◆ Exercise ◆
For this task, extract exactly the lines of the data below, from the line containing "D: Y2 = (w == 1'b0)" through the last one, with pictures left out.

◆ Data shown ◆
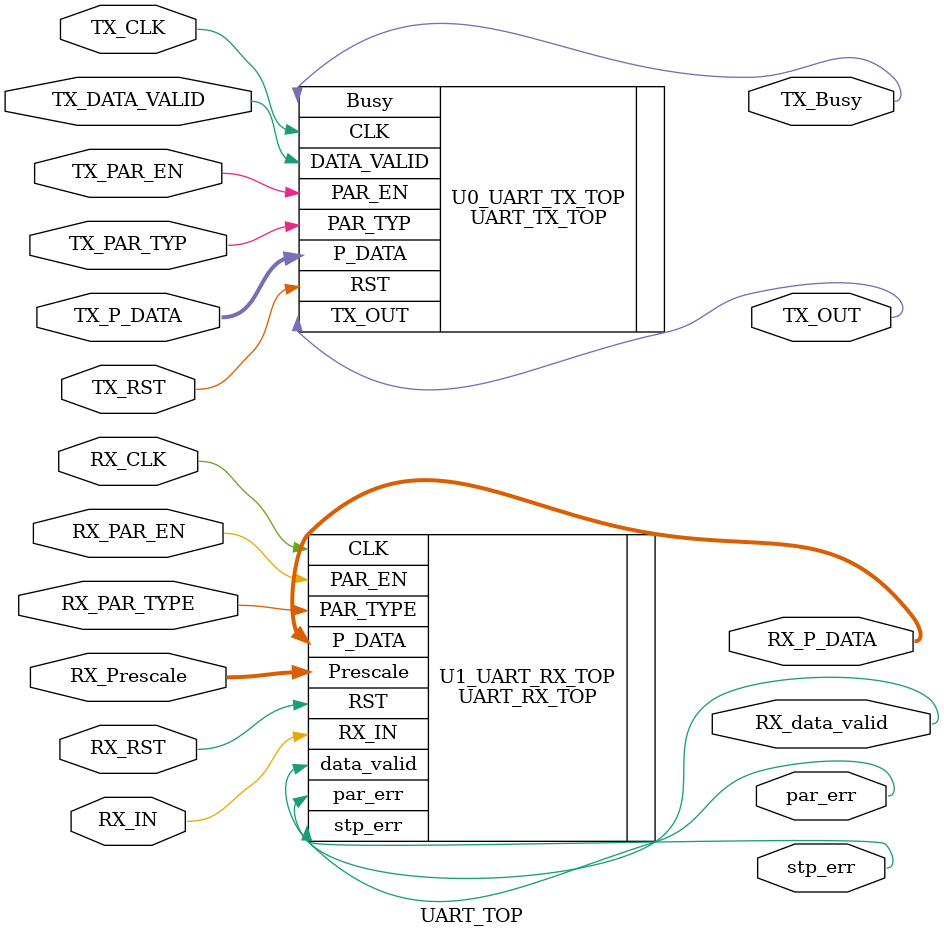
<source format=v>
module UART_TOP #(parameter DATA_WIDTH = 8)(
  input wire [DATA_WIDTH - 1 : 0] TX_P_DATA,
  input wire       				  TX_DATA_VALID ,  
  input wire       				  TX_PAR_EN ,
  input wire       				  TX_PAR_TYP ,
  input wire       				  TX_CLK ,
  input wire       				  TX_RST ,
  output wire      				  TX_OUT ,
  output wire      				  TX_Busy ,

  input wire         RX_IN ,       /* Serial Data IN */
  input wire [5 : 0] RX_Prescale ,    /* Oversampling Prescale */
  input wire         RX_PAR_EN ,      /* Parity_Enable         */
  input wire         RX_PAR_TYPE ,    /* Parity Type           */
  input wire         RX_CLK ,         /* UART RX Clock Signal */
  input wire         RX_RST ,         /* Synchronized reset signal */
  output wire [7 :0] RX_P_DATA  ,     /* Frame Data Byte */
  output wire        RX_data_valid  ,  /* Data Byte Valid signal */
  output wire 		 par_err ,		/* Frame parity error */
  output wire 		 stp_err 		/* Frame stop error */
);


UART_TX_TOP #(.data_width(DATA_WIDTH)) U0_UART_TX_TOP (
.P_DATA(TX_P_DATA),
.DATA_VALID(TX_DATA_VALID),
.PAR_EN(TX_PAR_EN),
.PAR_TYP(TX_PAR_TYP),
.CLK(TX_CLK),
.RST(TX_RST),
.TX_OUT(TX_OUT),
.Busy(TX_Busy)
);

UART_RX_TOP U1_UART_RX_TOP (
.RX_IN(RX_IN),
.Prescale(RX_Prescale),
.PAR_EN(RX_PAR_EN),
.PAR_TYPE(RX_PAR_TYPE),
.CLK(RX_CLK),
.RST(RX_RST),
.P_DATA(RX_P_DATA),
.data_valid(RX_data_valid),
.par_err(par_err),
.stp_err(stp_err)
);

endmodule 

</source>
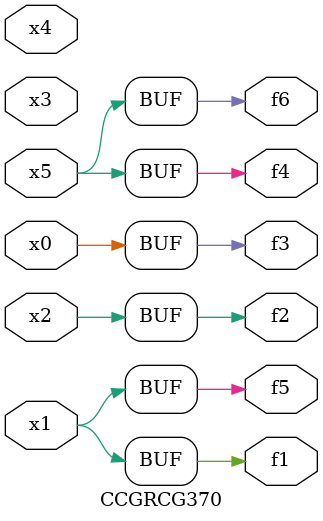
<source format=v>
module CCGRCG370(
	input x0, x1, x2, x3, x4, x5,
	output f1, f2, f3, f4, f5, f6
);
	assign f1 = x1;
	assign f2 = x2;
	assign f3 = x0;
	assign f4 = x5;
	assign f5 = x1;
	assign f6 = x5;
endmodule

</source>
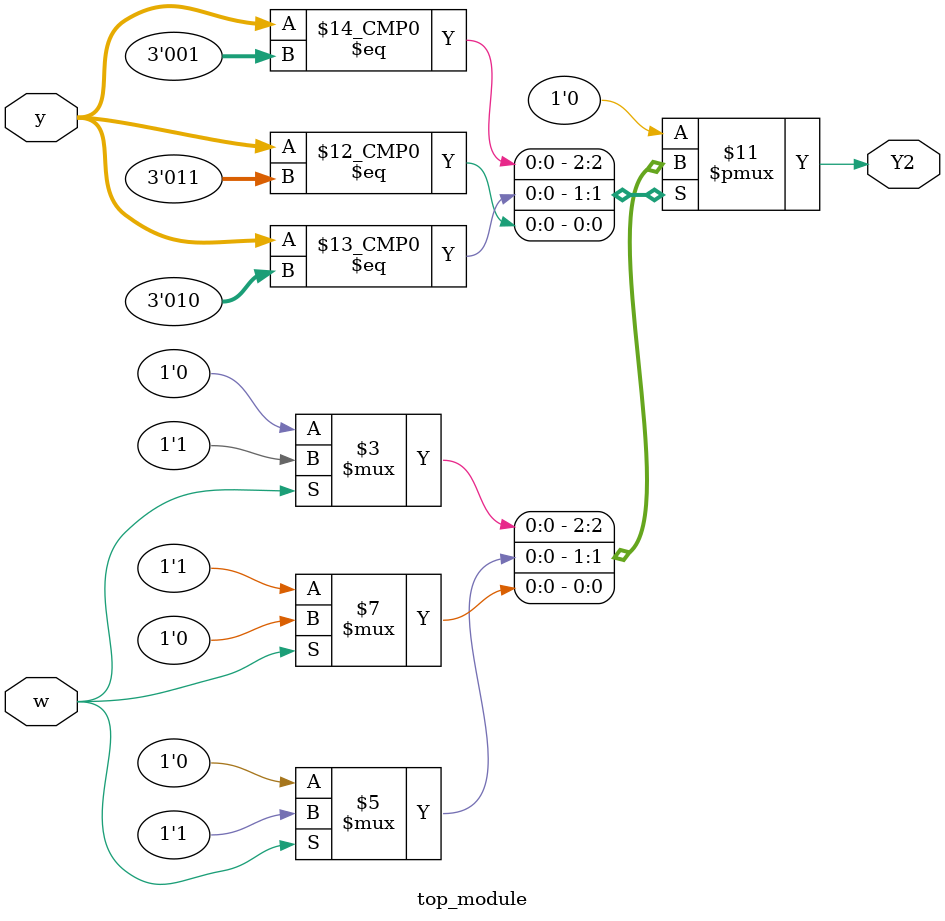
<source format=sv>
module top_module(
    input [3:1] y,
    input w,
    output reg Y2);

    // Define the states
    parameter A = 3'b000;
    parameter B = 3'b001;
    parameter C = 3'b010;
    parameter D = 3'b011;
    parameter E = 3'b100;
    parameter F = 3'b101;

    always @(*) begin
        case (y)
            A: Y2 = 1'b0;
            B: Y2 = (w == 1'b0) ? 1'b0 : 1'b1;
            C: Y2 = (w == 1'b0) ? 1'b0 : 1'b1;
            D: Y2 = (w == 1'b0) ? 1'b1 : 1'b0;
            E: Y2 = 1'b0;
            F: Y2 = 1'b0;
            default: Y2 = 1'b0; // Default case
        endcase
    end

endmodule

</source>
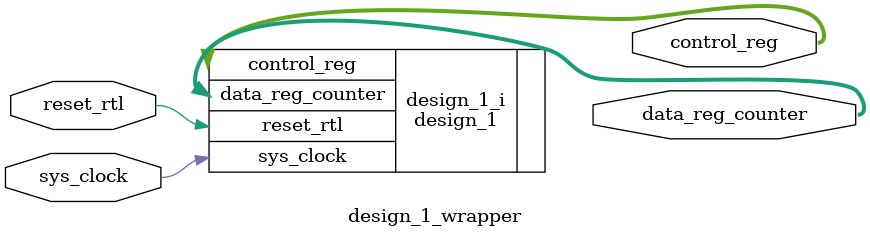
<source format=v>
`timescale 1 ps / 1 ps

module design_1_wrapper
   (control_reg,
    data_reg_counter,
    reset_rtl,
    sys_clock);
  output [31:0]control_reg;
  output [31:0]data_reg_counter;
  input reset_rtl;
  input sys_clock;

  wire [31:0]control_reg;
  wire [31:0]data_reg_counter;
  wire reset_rtl;
  wire sys_clock;

  design_1 design_1_i
       (.control_reg(control_reg),
        .data_reg_counter(data_reg_counter),
        .reset_rtl(reset_rtl),
        .sys_clock(sys_clock));
endmodule

</source>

◆ Answer to the exercise ◆
            D: Y2 = (w == 1'b0) ? 1'b1 : 1'b0;
            E: Y2 = 1'b0;
            F: Y2 = 1'b0;
            default: Y2 = 1'b0; // Default case
        endcase
    end

endmodule

</source>
<source format=v>
`timescale 1 ps / 1 ps

module design_1_wrapper
   (control_reg,
    data_reg_counter,
    reset_rtl,
    sys_clock);
  output [31:0]control_reg;
  output [31:0]data_reg_counter;
  input reset_rtl;
  input sys_clock;

  wire [31:0]control_reg;
  wire [31:0]data_reg_counter;
  wire reset_rtl;
  wire sys_clock;

  design_1 design_1_i
       (.control_reg(control_reg),
        .data_reg_counter(data_reg_counter),
        .reset_rtl(reset_rtl),
        .sys_clock(sys_clock));
endmodule

</source>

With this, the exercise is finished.